## Task description
Below are some entries; can you quote all of them exactly?

··· Data excerpts

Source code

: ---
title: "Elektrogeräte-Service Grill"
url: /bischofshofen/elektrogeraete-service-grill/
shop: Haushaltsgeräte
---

······

## Solution to this problem
Source code

: ---
title: "Elektrogeräte-Service Grill"
url: /bischofshofen/elektrogeraete-service-grill/
shop: Haushaltsgeräte
---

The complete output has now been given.